Study material below:

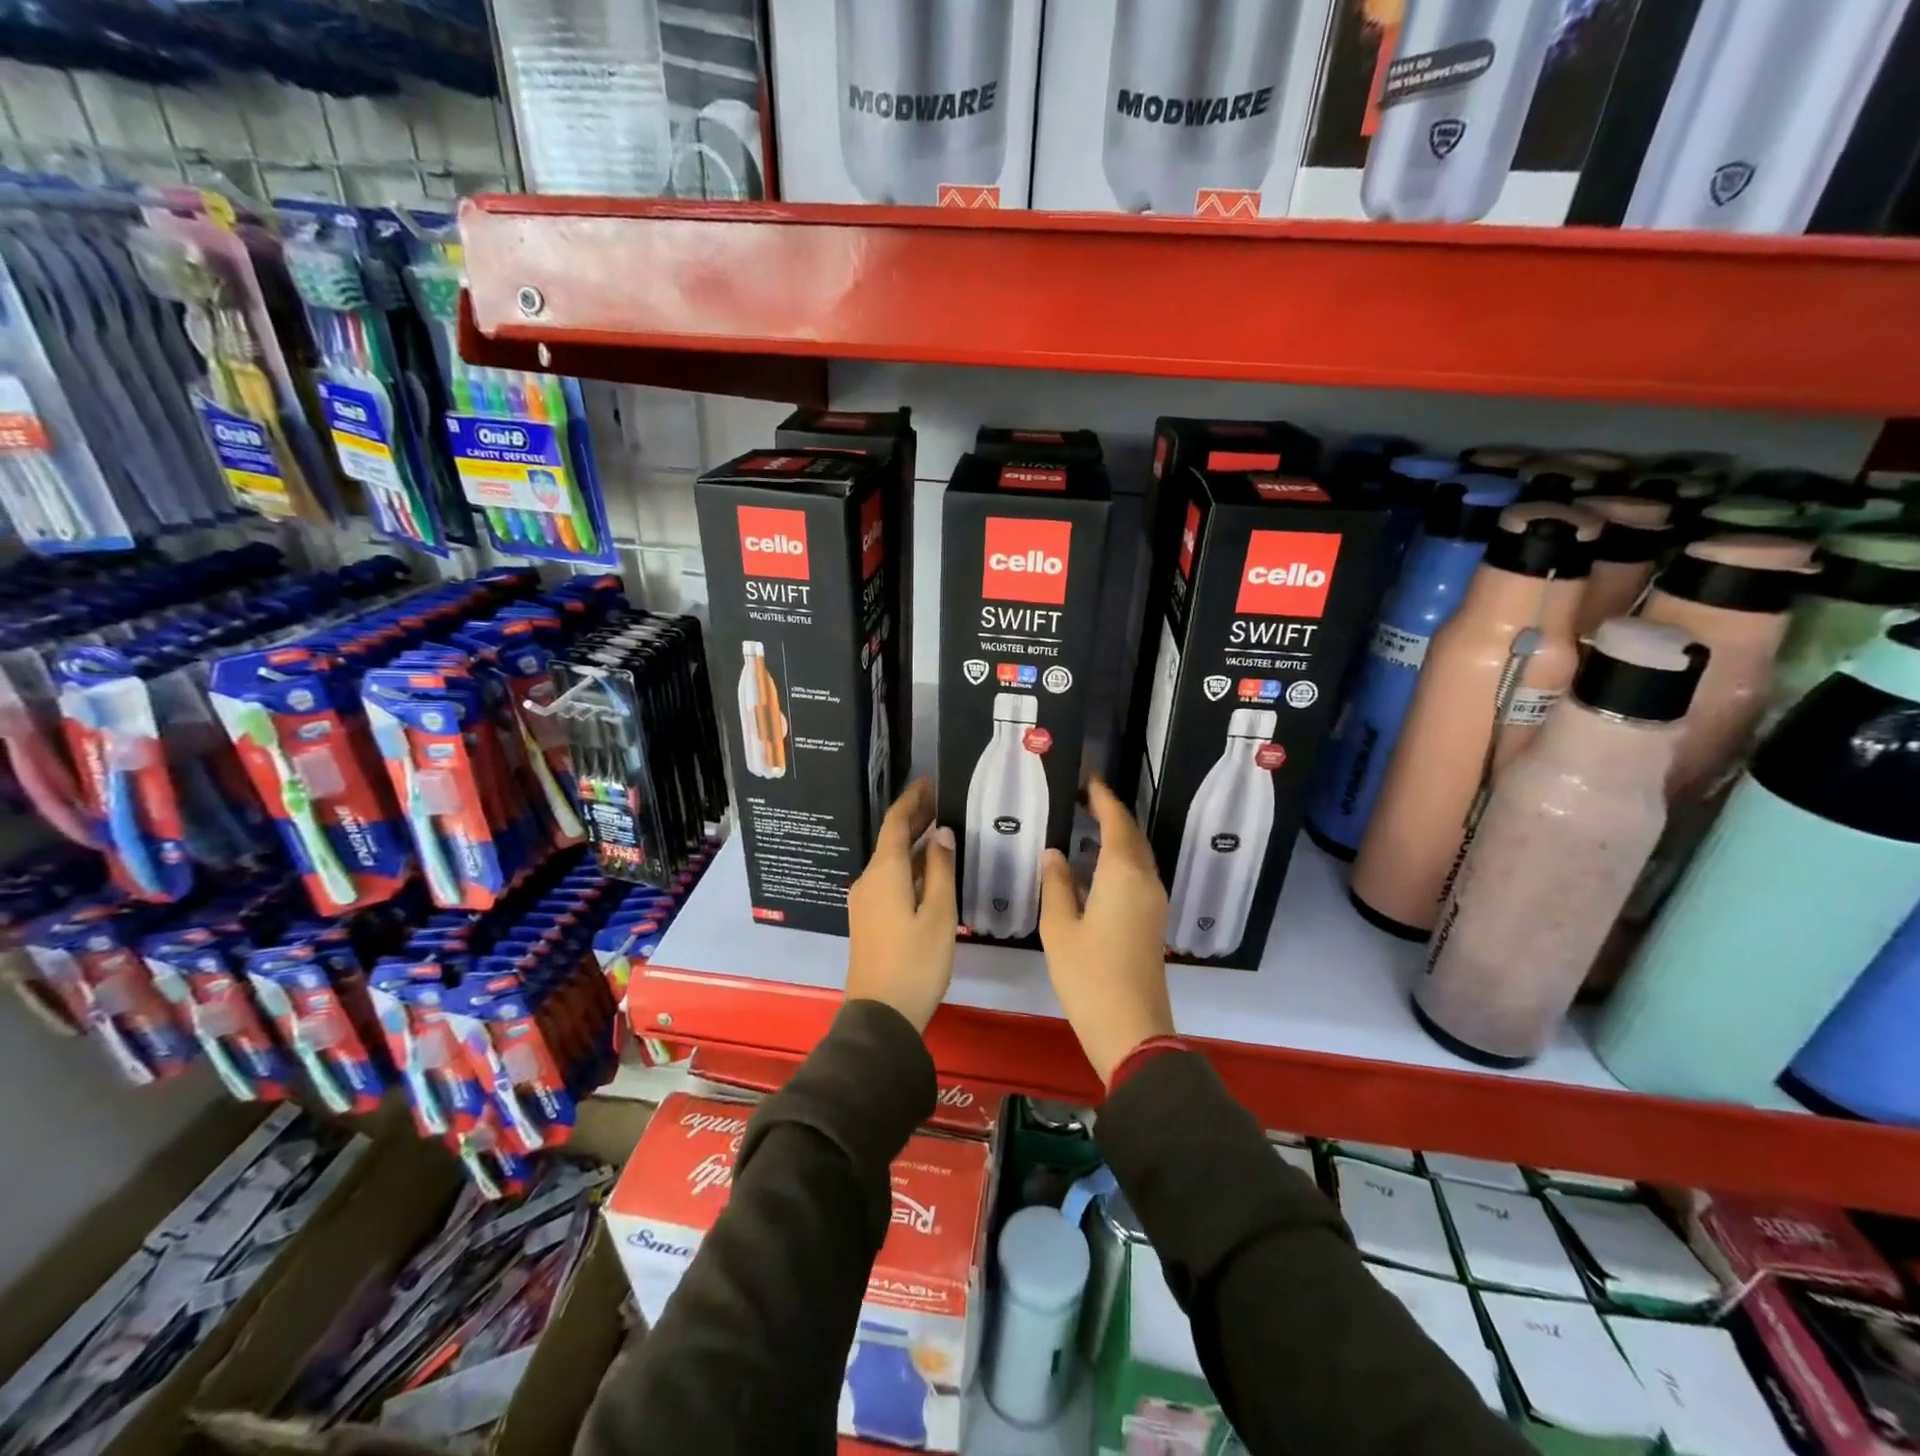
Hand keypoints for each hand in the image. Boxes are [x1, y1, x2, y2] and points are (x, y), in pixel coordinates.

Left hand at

End of Study material.
Study material below:

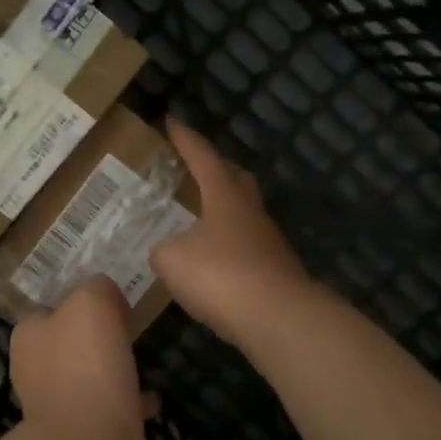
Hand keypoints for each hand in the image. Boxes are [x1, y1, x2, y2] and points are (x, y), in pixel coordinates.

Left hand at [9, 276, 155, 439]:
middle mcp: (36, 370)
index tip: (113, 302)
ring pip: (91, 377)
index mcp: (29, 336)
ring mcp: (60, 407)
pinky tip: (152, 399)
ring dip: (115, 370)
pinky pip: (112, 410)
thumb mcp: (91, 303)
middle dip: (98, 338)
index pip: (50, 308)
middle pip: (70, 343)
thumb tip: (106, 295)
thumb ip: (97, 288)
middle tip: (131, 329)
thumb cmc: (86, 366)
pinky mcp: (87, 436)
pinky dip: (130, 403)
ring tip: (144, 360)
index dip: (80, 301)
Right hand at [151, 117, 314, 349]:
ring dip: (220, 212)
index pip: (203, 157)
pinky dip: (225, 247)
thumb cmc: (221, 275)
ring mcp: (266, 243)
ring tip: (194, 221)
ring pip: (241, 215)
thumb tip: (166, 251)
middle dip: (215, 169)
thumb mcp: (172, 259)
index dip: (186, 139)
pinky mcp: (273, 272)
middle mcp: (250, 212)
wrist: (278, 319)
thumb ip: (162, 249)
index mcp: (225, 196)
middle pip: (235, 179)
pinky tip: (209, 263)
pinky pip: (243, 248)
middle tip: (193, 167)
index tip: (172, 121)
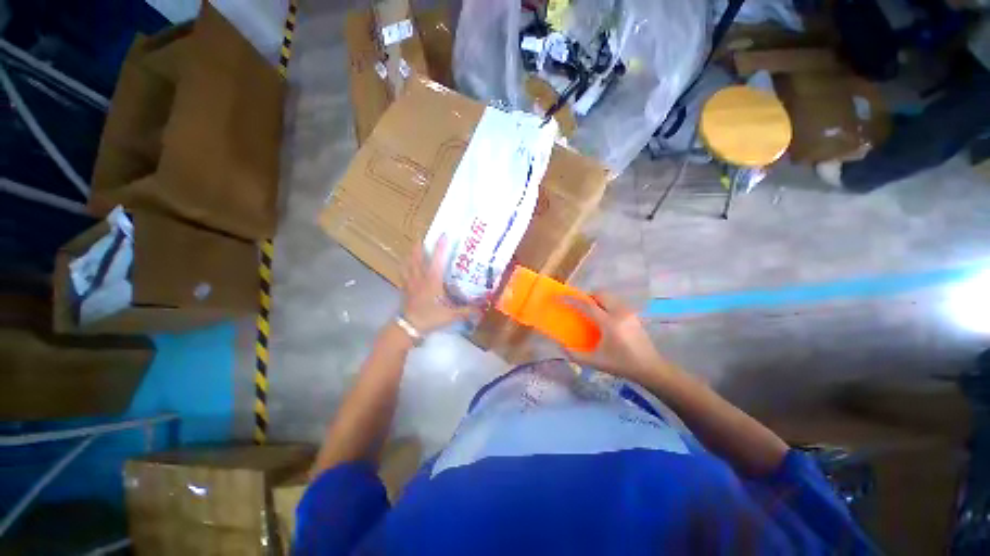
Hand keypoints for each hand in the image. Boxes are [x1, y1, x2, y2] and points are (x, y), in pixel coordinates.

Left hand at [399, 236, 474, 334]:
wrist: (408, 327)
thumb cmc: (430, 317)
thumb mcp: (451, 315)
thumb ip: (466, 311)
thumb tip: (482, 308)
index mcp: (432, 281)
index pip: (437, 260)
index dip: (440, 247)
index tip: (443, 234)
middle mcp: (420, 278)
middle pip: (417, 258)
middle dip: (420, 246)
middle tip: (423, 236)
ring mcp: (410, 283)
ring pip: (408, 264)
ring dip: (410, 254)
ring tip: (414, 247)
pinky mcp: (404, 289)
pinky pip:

End of Study material.

## Exercise
Which of the lines above include the word "thumb"? Copy each of them.

## Completed task
thumb mcp: (91, 303)
thumb tip: (106, 295)
thumb ip: (97, 288)
thumb cmc: (86, 366)
thumb cmc: (221, 275)
thumb tip: (166, 251)
thumb mcp: (172, 259)
thumb ip: (162, 249)
thumb cmc: (430, 317)
thumb mcp: (451, 315)
thumb ip: (466, 311)
thumb tip: (482, 308)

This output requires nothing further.